▶ [To-do item] In the data below, count how many lines contain "إنجاز" and give that number by itself.

▶ [Data for this exercise]
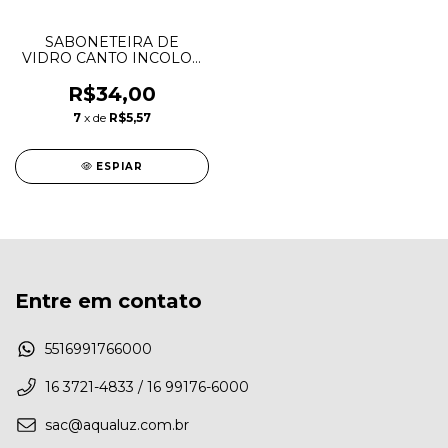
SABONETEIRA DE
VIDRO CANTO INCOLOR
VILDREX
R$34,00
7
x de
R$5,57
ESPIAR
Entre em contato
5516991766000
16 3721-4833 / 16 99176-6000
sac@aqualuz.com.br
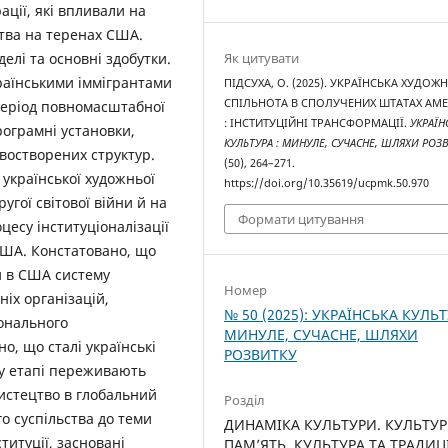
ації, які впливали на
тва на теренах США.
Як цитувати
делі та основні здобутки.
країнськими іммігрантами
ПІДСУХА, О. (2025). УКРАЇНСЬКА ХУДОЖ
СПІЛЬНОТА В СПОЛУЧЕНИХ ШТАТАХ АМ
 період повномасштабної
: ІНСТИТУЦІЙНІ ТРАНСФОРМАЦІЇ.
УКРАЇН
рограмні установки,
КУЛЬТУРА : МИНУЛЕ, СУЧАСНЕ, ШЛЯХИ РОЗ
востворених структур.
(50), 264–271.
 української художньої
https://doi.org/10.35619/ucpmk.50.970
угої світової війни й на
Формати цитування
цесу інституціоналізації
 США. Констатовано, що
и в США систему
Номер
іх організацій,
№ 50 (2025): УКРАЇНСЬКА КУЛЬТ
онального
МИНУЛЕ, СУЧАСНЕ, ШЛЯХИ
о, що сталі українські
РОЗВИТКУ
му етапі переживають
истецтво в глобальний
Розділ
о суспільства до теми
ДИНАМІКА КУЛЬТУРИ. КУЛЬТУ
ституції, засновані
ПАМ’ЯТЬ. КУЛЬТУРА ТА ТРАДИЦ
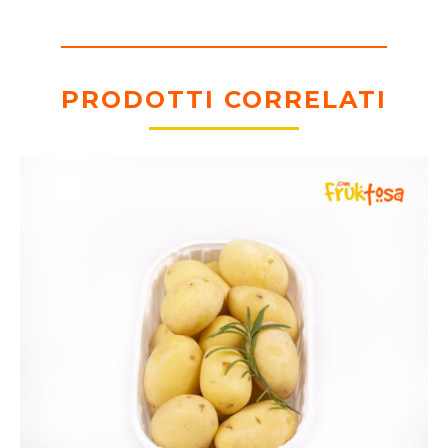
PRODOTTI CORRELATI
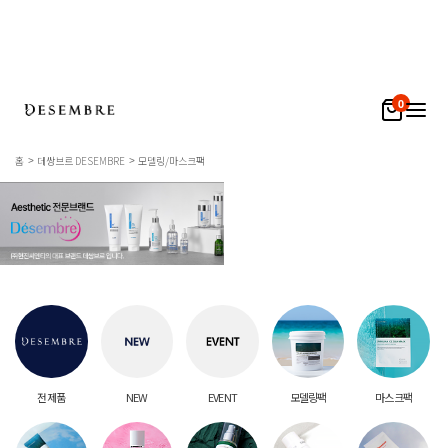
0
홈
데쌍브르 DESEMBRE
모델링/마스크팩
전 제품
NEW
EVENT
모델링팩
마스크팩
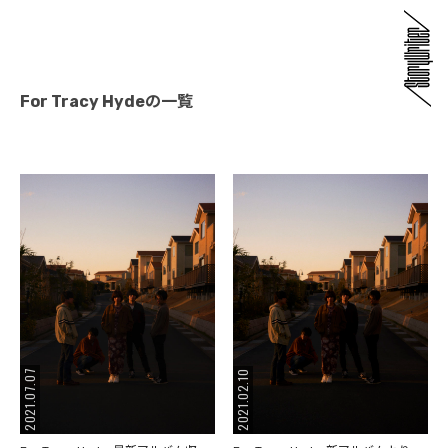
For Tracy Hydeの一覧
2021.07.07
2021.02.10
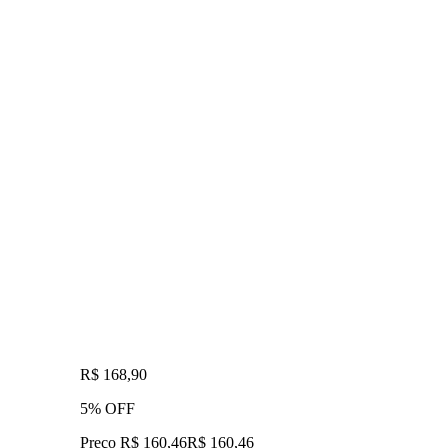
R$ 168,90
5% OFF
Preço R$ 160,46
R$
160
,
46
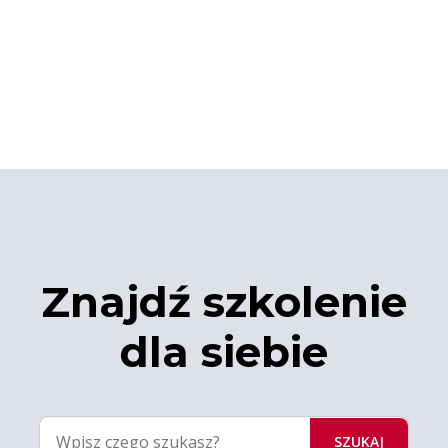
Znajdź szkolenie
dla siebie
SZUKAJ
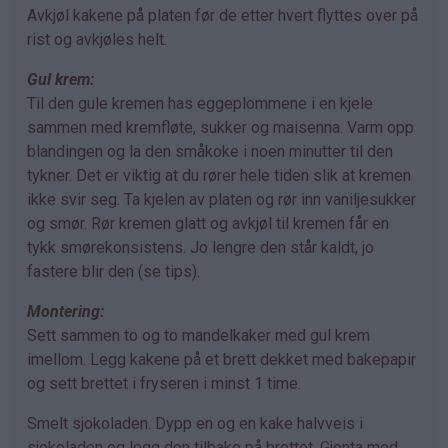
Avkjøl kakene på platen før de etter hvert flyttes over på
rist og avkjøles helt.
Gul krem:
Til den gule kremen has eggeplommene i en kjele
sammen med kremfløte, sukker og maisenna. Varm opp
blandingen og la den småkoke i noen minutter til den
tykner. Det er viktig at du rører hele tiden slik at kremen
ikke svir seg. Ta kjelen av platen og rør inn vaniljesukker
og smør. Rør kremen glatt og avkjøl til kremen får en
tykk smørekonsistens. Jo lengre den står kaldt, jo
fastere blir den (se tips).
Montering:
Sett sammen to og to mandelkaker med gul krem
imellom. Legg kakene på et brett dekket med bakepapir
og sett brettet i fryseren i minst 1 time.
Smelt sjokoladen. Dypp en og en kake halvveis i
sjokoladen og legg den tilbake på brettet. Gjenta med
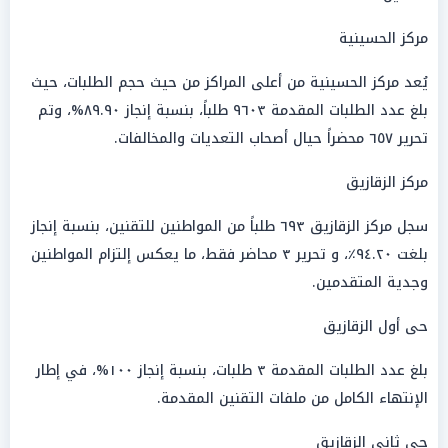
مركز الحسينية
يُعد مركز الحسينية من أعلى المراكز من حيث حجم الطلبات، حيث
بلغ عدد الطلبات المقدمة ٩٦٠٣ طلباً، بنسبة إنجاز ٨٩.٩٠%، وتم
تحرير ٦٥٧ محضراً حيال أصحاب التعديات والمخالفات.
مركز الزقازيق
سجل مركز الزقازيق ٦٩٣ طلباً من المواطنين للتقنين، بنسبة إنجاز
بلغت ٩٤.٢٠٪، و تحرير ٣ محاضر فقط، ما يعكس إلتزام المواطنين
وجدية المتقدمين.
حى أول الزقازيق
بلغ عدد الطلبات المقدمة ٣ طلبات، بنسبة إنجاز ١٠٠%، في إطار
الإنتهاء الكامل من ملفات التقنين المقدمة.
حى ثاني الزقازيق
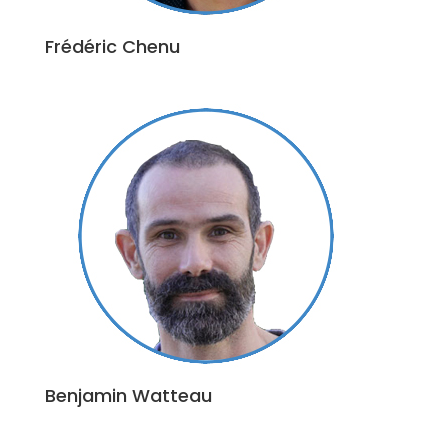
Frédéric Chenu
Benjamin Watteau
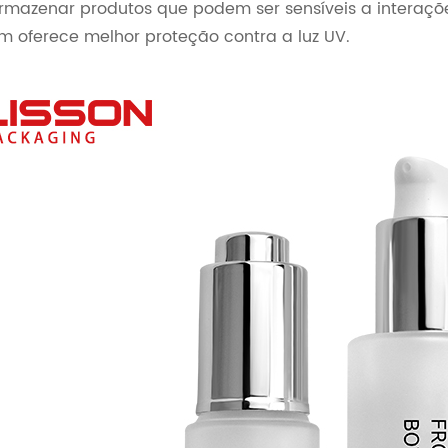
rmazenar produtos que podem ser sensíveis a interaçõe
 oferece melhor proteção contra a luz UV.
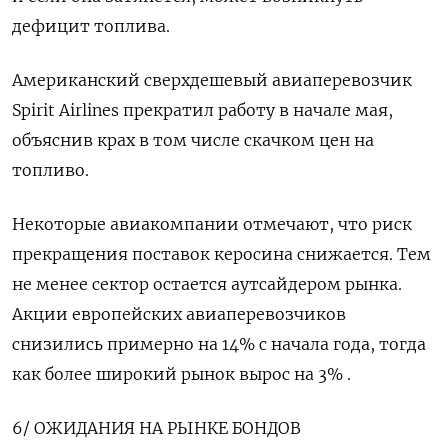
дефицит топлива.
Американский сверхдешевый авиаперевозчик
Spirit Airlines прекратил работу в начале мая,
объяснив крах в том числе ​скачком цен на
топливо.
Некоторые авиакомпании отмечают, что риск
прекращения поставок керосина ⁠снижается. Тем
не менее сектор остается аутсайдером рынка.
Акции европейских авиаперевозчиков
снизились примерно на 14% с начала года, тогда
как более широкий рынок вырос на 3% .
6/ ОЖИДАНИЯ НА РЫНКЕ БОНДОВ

---

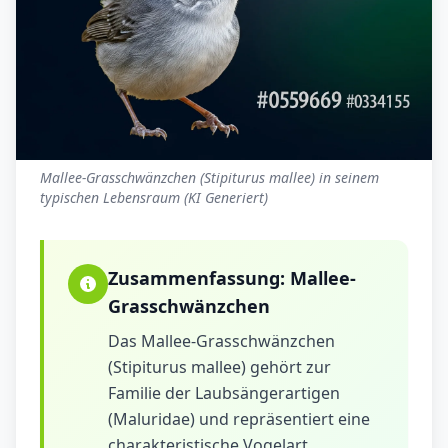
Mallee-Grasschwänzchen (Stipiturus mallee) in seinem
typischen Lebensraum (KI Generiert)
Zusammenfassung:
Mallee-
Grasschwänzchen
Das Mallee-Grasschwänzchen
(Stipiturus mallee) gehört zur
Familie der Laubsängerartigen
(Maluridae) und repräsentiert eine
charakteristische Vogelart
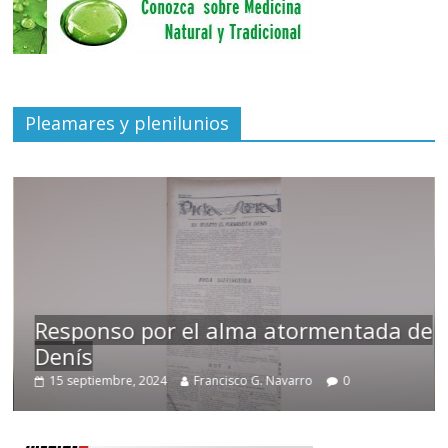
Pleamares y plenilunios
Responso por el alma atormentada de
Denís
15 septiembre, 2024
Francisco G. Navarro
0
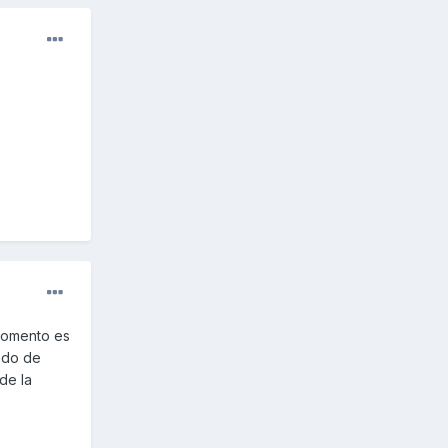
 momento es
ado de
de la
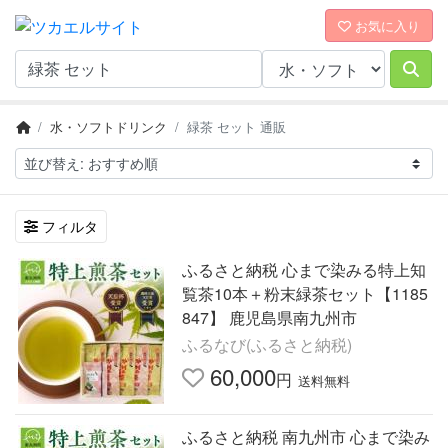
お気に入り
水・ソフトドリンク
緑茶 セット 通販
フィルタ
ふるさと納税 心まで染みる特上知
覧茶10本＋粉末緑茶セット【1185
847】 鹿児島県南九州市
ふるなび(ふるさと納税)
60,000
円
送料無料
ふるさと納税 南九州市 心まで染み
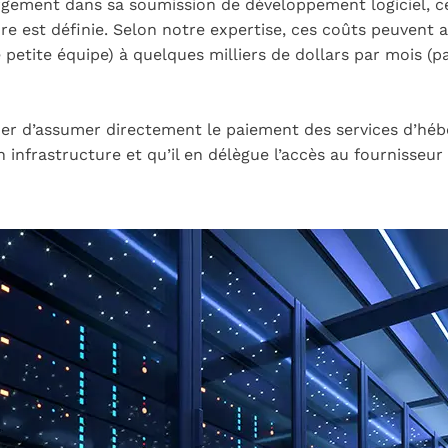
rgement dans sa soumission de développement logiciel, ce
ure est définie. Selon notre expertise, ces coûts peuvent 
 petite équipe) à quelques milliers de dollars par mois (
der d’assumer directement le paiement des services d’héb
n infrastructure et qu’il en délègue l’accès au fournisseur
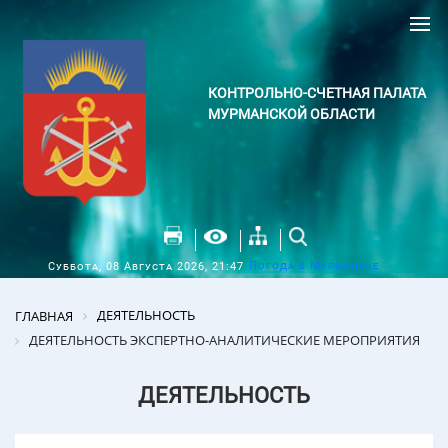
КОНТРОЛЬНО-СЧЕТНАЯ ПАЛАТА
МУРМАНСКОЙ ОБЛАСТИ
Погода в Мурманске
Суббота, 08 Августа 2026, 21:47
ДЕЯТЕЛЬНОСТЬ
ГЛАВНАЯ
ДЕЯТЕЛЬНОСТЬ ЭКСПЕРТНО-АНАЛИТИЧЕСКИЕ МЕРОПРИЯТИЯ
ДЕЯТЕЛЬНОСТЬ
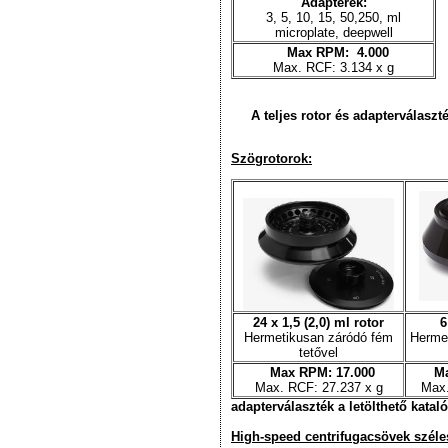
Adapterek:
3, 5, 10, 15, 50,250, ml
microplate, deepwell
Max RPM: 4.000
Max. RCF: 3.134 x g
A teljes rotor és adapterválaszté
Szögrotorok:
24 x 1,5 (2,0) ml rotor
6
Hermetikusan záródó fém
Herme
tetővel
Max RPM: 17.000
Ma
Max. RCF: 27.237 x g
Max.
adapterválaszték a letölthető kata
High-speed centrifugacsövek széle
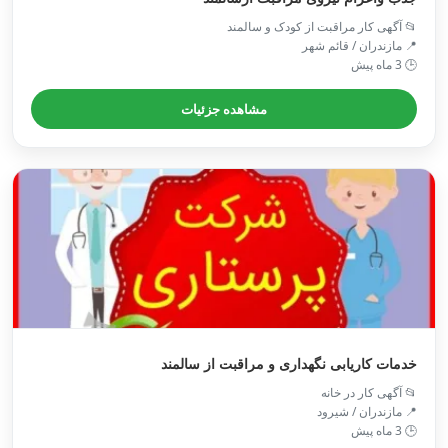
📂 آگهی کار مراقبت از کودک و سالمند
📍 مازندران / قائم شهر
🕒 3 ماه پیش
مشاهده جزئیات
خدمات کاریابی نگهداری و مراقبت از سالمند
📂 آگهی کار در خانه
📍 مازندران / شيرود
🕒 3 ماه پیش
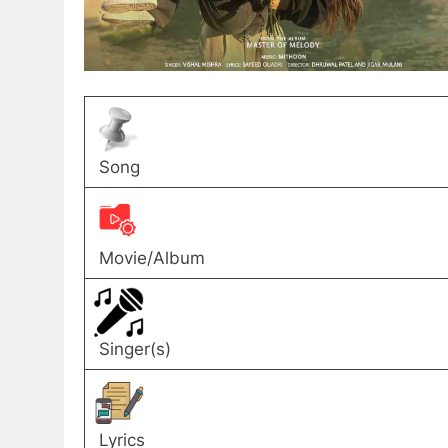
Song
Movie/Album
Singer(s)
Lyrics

▶ [Task result] 3